Top constitutional lawyer Hastings Okoth-Ogendo is dead.

Ogendo, who played a key role in the Bomas draft constitution, died on Friday evening at an Ethiopian hospital where he was taken after developing respiratory complications.

His son, Rodney, said his mother, Ruth, had accompanied Ogendo to an international land policy conference. She was by his bedside when he died.

Top constitutional lawyer Hastings Okoth-Ogendo died on Friday in Ethiopia.

"We are yet to establish what killed him but reports we have indicate he developed complications after taking a meal," said Rodney.

Speaking to The Standard on Sunday at the family home in Karen, Nairobi, Rodney said Ogendo first complained of fever but started having respiratory problems soon after.

"My mother alerted the hotel management that organised to have him taken to hospital. He was then immediately admitted to the hospital’s ICU," he said.

Sudden ailment

He said his mother then called the family to inform them of the sudden ailment. She even called the family doctor and requested him to make flight arrangements to bring Ogendo urgently back to Nairobi. But efforts by the Ethiopian doctors to save his life failed and he died hours after his admission.

"I have lost a friend, my confidant and a role model in my law career," said Rodney, who holds a masters degree in Law.

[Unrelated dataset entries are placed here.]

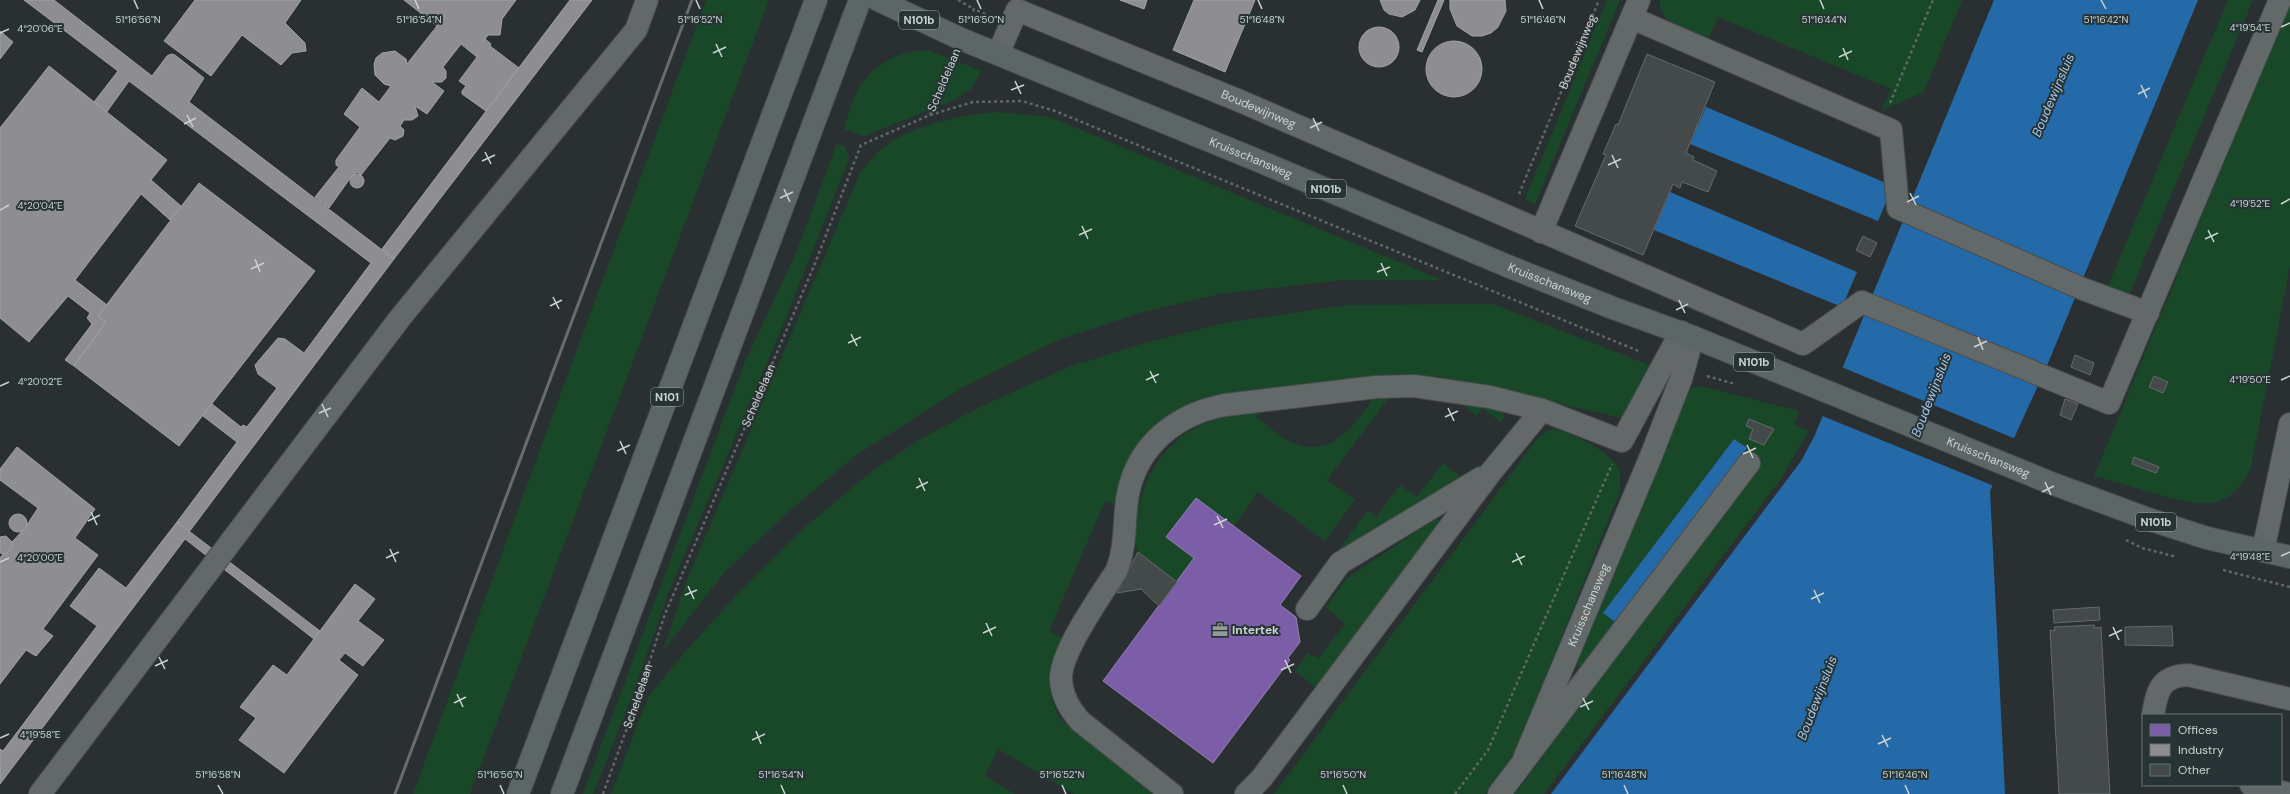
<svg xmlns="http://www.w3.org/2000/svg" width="2290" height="794" viewBox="0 0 2290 794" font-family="'DM Sans',sans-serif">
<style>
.green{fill:#194829}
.water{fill:#256aa8}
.pier{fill:#2a3031}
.offices{fill:#7b5ea7;stroke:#9381b4}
.industry{fill:#8d8d92;stroke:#a0a2a6}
.building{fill:#44494a;stroke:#656a6b}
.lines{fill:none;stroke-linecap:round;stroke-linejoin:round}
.minor-casing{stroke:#474c4d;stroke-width:24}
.major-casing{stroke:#474c4d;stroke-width:24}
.path{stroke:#616666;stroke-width:2.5;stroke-dasharray:3 3;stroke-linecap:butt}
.minor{stroke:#636868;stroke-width:22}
.major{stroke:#5c6666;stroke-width:22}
.rail{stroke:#686c6d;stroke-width:3}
.ticks{fill:none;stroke:#cbd3d3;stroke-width:1.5}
.labels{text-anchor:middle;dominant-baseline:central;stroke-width:4;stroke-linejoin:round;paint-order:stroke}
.shield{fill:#273334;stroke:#9aa3a3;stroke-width:1}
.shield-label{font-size:11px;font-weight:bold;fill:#cbd3d3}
.street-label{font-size:12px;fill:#cbd3d3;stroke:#273334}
.poi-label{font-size:12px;font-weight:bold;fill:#cbd3d3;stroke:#273334;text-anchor:start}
.water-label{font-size:13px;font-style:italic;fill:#a7c9ee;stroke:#273334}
.ticks-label{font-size:10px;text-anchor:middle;fill:#cbd3d3;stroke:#273334;stroke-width:4;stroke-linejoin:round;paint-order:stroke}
</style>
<rect width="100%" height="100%" fill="#2a3031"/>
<g class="green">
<polygon points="706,0 769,0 470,794 413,794"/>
<polygon points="1607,0 1620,0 1535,204 1525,199"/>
<path d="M 1660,0 L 1962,0 L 1924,92 L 1882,110 L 1891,89 L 1718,17 L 1709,38 C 1691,31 1658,25 1660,0 Z"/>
<polygon points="2228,0 2253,0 2129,295 2108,286"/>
<path d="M 2290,4 L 2290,266 L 2251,467 C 2230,516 2194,505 2153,493 C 2133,487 2114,481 2094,476 Z"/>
<path d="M 928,50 L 982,71 L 970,90 L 954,100 L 864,136 L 844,129 C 848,117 851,102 857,91 C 873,64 897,51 928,50 Z"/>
<path d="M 997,112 L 1050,117 L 1442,280 L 1342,280 L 1219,294 L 1140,313 L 1055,341 L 965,386 L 855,456 L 788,512 L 723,574 L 663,651 L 686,582 L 860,173 C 867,164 874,155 883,148 C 909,126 964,114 997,112 Z"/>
<polygon points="837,144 845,147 849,159 781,330 667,596 633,694 593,794 583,794 744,364 796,253"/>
<path d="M 1493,304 L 1657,368 L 1623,418 L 1439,377 L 1393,374 L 1200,400 C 1178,408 1153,422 1140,442 C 1133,454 1124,491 1119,506 L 1105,501 L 1049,631 L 1062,638 C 1051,665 1045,692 1060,719 L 1156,794 L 1074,794 L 998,749 L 985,776 L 1015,794 L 611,794 L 648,697 L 684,653 L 744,587 L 802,530 L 867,475 L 919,440 L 976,409 L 1068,367 L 1145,343 L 1225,323 L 1347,305 Z"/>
<polygon points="1701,386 1799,411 1794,425 1809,431 1780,480 1544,794 1515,794 1763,460 1734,439 1604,612 1615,622 1581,668 1576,663 1685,395 1692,388"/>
<path d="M 1393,392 L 1327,480 L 1355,500 L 1325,541 L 1258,492 L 1234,526 L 1194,500 L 1166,537 L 1194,558 L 1177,582 C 1169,576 1143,559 1138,552 C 1132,542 1136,523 1138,512 C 1144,475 1166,441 1201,425 C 1219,417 1242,414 1261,409 L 1256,417 C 1268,425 1280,438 1294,443 C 1333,460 1357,421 1377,394 Z"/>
<polygon points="1459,402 1464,402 1501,411 1504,416 1502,423 1482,408 1476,416"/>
<path d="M 1554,429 C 1570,431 1609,452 1617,466 C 1621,474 1620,483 1620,491 L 1516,751 L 1485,794 L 1274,794 L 1537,439 L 1547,431 Z"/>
<polygon points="1443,463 1461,477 1338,551 1368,510 1376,517 1400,485 1417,497"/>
<polygon points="1435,519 1441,522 1317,689 1295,671 1308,653 1318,659 1345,624 1326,607 1346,579"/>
</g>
<g class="water">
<polygon points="1994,0 2198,0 2046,368 1990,491 2005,794 1551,794 1801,461 1814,437"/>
<polygon points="1706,107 1893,186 1878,221 1690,144"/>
<polygon points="1670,192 1857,272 1842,307 1654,230"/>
<polygon points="1734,439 1747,448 1615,622 1603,613"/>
</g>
<polygon class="pier" points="1839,366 2016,439 1994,486 1820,415"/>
<polygon class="offices" points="1196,498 1301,576 1280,605 1296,617 1300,642 1288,658 1290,660 1213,763 1103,681 1194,558 1166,537"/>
<g class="industry">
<polygon points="24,0 54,0 152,76 167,56 171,54 175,55 204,78 189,102 394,259 189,532 177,522 237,442 203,416 212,404 241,427 243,425 247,427 277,388 258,374 255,365 278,338 285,339 304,353 371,263 129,81 106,113 94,102 118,71"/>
<polygon points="195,0 301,0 285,23 305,43 306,51 292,53 281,65 242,35 211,76 164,41"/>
<polygon points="404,0 516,0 502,19 500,35 488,35 485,39 491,44 490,46 519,68 486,111 462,94 462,91 466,86 459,81 477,57 461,44 443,67 446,71 446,78 442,82 432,82 444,91 427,114 415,106 418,116 412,120 404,120 400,126 404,130 403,136 395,140 390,138 361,175 357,172 351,177 329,208 315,197 339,167 336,165 336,160 360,127 344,114 362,88 379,102 391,86 384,84 375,75 374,64 376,58 382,53 395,51 406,59 407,64 437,26"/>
<polygon points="570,0 592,0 394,259 382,249"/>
<polygon points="1120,0 1147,0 1144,9"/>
<polygon points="1194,0 1255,0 1225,72 1173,50"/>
<polygon points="1380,0 1420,0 1415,10 1402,17 1389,14 1384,10"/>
<polygon points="1438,0 1444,0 1422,52 1417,50"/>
<polygon points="1450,0 1505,0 1506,11 1498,27 1491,33 1482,36 1472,36 1457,26 1450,9"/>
<circle cx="1379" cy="47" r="20"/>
<polygon points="0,31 13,42 0,59"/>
<circle cx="1454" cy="69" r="28"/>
<polygon points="49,66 167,160 151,180 181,206 170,220 141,194 75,280 107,305 98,316 106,322 74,366 65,360 92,324 87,318 90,313 68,296 29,342 0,318 0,128"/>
<circle cx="357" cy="181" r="7"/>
<polygon points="199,183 315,271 179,446 74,366 106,322 98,316"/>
<polygon points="17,447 95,509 75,538 98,555 43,629 53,636 36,656 26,650 0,684 0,558 3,554 10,551 12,542 25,528 38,508 0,480 0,469"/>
<circle cx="18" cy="523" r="9"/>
<polygon points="177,522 320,631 314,639 185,539 0,784 0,749 3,751 97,626 70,606 99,568 126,588"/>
<polygon points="6,536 12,542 12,547 6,554 0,553 0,537"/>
<polygon points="355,584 375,599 358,621 384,640 363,666 345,653 339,660 358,675 284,773 239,740 256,718 240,707 273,665 287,675"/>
</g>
<g class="building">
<polygon points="1647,54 1715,82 1686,153 1694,157 1693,160 1717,171 1708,192 1682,182 1680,188 1673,184 1643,255 1575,226 1606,155 1603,154 1616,124 1618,125"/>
<polygon points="1863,236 1877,243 1870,257 1856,250"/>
<polygon points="2075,355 2094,363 2090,375 2071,367"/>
<polygon points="2154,376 2168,382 2163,393 2149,387"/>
<polygon points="2065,399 2078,404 2071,420 2060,415"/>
<polygon points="1749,419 1774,429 1764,445 1749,439 1753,429 1746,426"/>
<polygon points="2134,457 2159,467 2156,473 2132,464"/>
<polygon points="1138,552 1177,582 1159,606 1141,589 1117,593"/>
<polygon points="2099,607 2100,620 2054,623 2053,610"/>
<polygon points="2094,625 2095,628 2101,627 2110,794 2059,794 2050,630 2055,631 2054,627"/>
<polygon points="2172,626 2173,646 2125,645 2125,627"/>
</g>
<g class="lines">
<defs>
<g id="minor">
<polyline points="1632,18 1891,130 1898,208 2083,289 2148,313"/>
<path id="s3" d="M 998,54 L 1017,10 L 1240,101 L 1803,344 L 1862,302 L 2109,403 L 2280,0"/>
<polyline points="1541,232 1639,0"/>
<polyline points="2263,551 2290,424"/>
<polyline points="1307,609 1340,563 1481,478"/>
<path d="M 2153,715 C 2157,691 2160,676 2188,675 L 2290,699"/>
<path id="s4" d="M 1524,759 L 1651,456 L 1681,379 L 1693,337"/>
<polyline points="2251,785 2290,794"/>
<polyline points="40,794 400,318 636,30 647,0"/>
<path d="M 1172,794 L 1080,721 C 1069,708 1062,696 1061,679 C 1060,652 1102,594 1117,570 C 1127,543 1123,521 1128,494 C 1138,444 1177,414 1225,405 L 1376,387 L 1414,386 L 1490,397 L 1542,410 L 1622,441 L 1681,332"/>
<polyline points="1246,794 1261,779 1491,472 1542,410"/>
<polyline points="1499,794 1749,463"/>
</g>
<g id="major">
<path id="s5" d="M 878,0 L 961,39 L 1259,161 L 1510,267 L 1613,308 L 1693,337 L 2051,483 L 2151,520 L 2207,538 L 2290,557"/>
<polyline points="518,794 816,0"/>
<polyline points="562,794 860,0"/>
</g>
</defs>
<use href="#minor" class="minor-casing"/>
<use href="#major" class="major-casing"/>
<g class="path">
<polyline points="958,0 974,9"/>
<polyline points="971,17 974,9 987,15"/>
<polyline points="1890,103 1933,0"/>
<polyline points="930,115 973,102 1022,101 1055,111 1641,352"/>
<path id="s1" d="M 1519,194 L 1599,0"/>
<polyline points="1707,376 1735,384"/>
<polyline points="2126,540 2142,548 2177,557"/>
<polyline points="2223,570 2290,587"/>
<path id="s2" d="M 603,794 L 636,703 L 665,614 L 814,266 L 861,145 L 930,115 L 951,62"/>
<polyline points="1455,794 1488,750 1612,464"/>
</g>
<use href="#minor" class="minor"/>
<use href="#major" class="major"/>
<polyline class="rail" points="395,794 692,0"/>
</g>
<path class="ticks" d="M 134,0 L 138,9M 415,0 L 419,9M 696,0 L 700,9M 977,0 L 981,9M 1258,0 L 1262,9M 1539,0 L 1543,9M 1820,0 L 1824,9M 2101,0 L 2106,9M 2281,27 L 2290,23M 0,33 L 9,29M 716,44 L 722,57M 1843,48 L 1848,60M 713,53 L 726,47M 1839,57 L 1852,51M 1015,81 L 1021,94M 2141,85 L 2147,98M 1011,90 L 1024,85M 2138,94 L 2150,88M 187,115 L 193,127M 1313,118 L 1319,131M 184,124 L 196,118M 1310,128 L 1322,122M 485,152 L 491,164M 1612,155 L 1618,168M 482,161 L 495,155M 1608,165 L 1621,159M 784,189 L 790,202M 1910,193 L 1916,205M 780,198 L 793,192M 1907,202 L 1919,196M 2281,204 L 2290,199M 0,210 L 9,205M 1082,226 L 1088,239M 2208,230 L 2214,242M 1079,235 L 1092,229M 2205,239 L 2218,233M 255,259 L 260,272M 1381,263 L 1387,276M 251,269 L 264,263M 1377,272 L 1390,267M 553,297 L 559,309M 1679,300 L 1685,313M 550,306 L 562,300M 1676,310 L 1688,304M 851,334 L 857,346M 1978,337 L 1983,350M 848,343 L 861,337M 1974,347 L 1987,341M 1150,371 L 1156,383M 1146,380 L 1159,374M 2281,380 L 2290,376M 0,386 L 9,382M 322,404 L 328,417M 1448,408 L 1454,421M 319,413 L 331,408M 1445,417 L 1458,411M 620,441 L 626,454M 1747,445 L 1753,458M 617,451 L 630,445M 1743,454 L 1756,448M 919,478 L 925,491M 2045,482 L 2051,495M 916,488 L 928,482M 2042,492 L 2054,486M 91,512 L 97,525M 1217,516 L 1223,528M 88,521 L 100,515M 1214,525 L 1227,519M 390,549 L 396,562M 1516,553 L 1522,565M 2281,556 L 2290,552M 386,558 L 399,552M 0,562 L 9,558M 1512,562 L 1525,556M 688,586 L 694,599M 1814,590 L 1820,603M 685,595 L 697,590M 1811,599 L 1824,593M 986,623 L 992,636M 2113,627 L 2119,640M 983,633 L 996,627M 2109,636 L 2122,630M 159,657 L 165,669M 1285,660 L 1291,673M 155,666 L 168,660M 1281,670 L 1294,664M 457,694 L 463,707M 1583,698 L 1589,710M 454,703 L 466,697M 1580,707 L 1593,701M 756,731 L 761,744M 1882,735 L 1888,747M 0,738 L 9,734M 752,740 L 765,734M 1878,744 L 1891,738M 218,785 L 223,794M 500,785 L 504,794M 781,785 L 785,794M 1062,785 L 1066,794M 1343,785 L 1347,794M 1624,785 L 1628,794M 1905,785 L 1909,794"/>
<defs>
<symbol id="office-bare" viewBox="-9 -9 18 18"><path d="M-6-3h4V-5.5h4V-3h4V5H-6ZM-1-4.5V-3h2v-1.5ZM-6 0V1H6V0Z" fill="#939a9a" stroke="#273334" stroke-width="2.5" paint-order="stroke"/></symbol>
</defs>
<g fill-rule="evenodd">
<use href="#office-bare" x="1209" y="619" width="22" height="22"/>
</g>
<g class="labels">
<g class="shield">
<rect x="899" y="11" width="40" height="18" rx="3"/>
<rect x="1306" y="180" width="40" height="18" rx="3"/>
<rect x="1734" y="353" width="40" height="18" rx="3"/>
<rect x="651" y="388" width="32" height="18" rx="3"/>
<rect x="2136" y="513" width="40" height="18" rx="3"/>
</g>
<g class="shield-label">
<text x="919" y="20">N101b</text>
<text x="1326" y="189">N101b</text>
<text x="1754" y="362">N101b</text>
<text x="667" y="397">N101</text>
<text x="2156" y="522">N101b</text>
</g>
<g class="street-label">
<text stroke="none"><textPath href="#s1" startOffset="154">Boudewijnweg</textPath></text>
<text transform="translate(944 80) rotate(-67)">Scheldelaan</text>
<text stroke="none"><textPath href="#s3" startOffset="309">Boudewijnweg</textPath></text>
<text stroke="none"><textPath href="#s5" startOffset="405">Kruisschansweg</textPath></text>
<text stroke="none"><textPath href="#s5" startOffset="729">Kruisschansweg</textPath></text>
<text stroke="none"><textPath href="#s2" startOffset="428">Scheldelaan</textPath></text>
<text stroke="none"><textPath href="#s5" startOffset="1201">Kruisschansweg</textPath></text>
<text stroke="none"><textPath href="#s4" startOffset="167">Kruisschansweg</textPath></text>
<text stroke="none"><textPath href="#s2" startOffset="104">Scheldelaan</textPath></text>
</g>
<g class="poi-label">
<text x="1232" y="630">Intertek</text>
</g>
<g class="water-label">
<text transform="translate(2053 95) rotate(-67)">Boudewijnsluis</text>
<text transform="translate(1931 395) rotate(-69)">Boudewijnsluis</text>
<text transform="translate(1817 698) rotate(-69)">Boudewijnsluis</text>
</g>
</g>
<g class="ticks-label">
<text x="138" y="23">51°16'56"N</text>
<text x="419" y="23">51°16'54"N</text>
<text x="700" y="23">51°16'52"N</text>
<text x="981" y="23">51°16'50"N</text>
<text x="1262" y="23">51°16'48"N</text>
<text x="1543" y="23">51°16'46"N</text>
<text x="1824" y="23">51°16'44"N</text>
<text x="2106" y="23">51°16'42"N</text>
<text x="2250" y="31">4°19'54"E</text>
<text x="40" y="32">4°20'06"E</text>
<text x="2250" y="207">4°19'52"E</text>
<text x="40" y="209">4°20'04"E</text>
<text x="2250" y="383">4°19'50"E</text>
<text x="40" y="385">4°20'02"E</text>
<text x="2250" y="560">4°19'48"E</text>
<text x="40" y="561">4°20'00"E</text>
<text x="40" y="738">4°19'58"E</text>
<text x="218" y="778">51°16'58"N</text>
<text x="500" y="778">51°16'56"N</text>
<text x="781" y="778">51°16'54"N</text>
<text x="1343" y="778">51°16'50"N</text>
<text x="1905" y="778">51°16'46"N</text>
<text x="1062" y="778">51°16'52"N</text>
<text x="1624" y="778">51°16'48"N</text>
</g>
<rect x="2142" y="714" width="140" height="72" fill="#273334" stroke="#697374"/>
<rect x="2150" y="724" width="20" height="12" fill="#7b5ea7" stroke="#697374"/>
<text x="2178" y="734" font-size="12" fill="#cbd3d3">Offices</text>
<rect x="2150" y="744" width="20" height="12" fill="#8d8d92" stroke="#697374"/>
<text x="2178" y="754" font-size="12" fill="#cbd3d3">Industry</text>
<rect x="2150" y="764" width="20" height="12" fill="#44494a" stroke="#697374"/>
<text x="2178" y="774" font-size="12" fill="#cbd3d3">Other</text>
</svg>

He said his father left the country a week ago to attend the conference in Ethiopia. "He told me the conference was to come up with a common land policy that would apply to all African countries," he recalled.

Upon his return, Ogendo was scheduled to give public lectures at various universities in South Africa early next month, said Rodney.

"He had already started working on the papers he was to present in South Africa ," said Rodney.

He said his father had requested Ruth to accompany him to Ethiopia to spend a few days on holiday after the conference.

Relatives overcome by grief at Prof Okoth-Ogendo’s Karen home, Nairobi, Saturday.

Yesterday, a sombre mood engulfed the Ogendo home as relatives streamed in.

A group of University of Nairobi lecturers assembled under the chairmanship of Dr Ed Rege to plan the transportation of Ogendo’s body back home.

Until his death, Ogendo was a law lecturer at the University of Nairobi and served as Constitution of Kenya Review Commission vice chairman. The commission was chaired by Prof Yash Pal Ghai. He also served as chairman of African Population Advisory Council board of directors from 1993 and Insurance Appeals Tribunal since 1993. He was a board member of the National Council for Population and Development.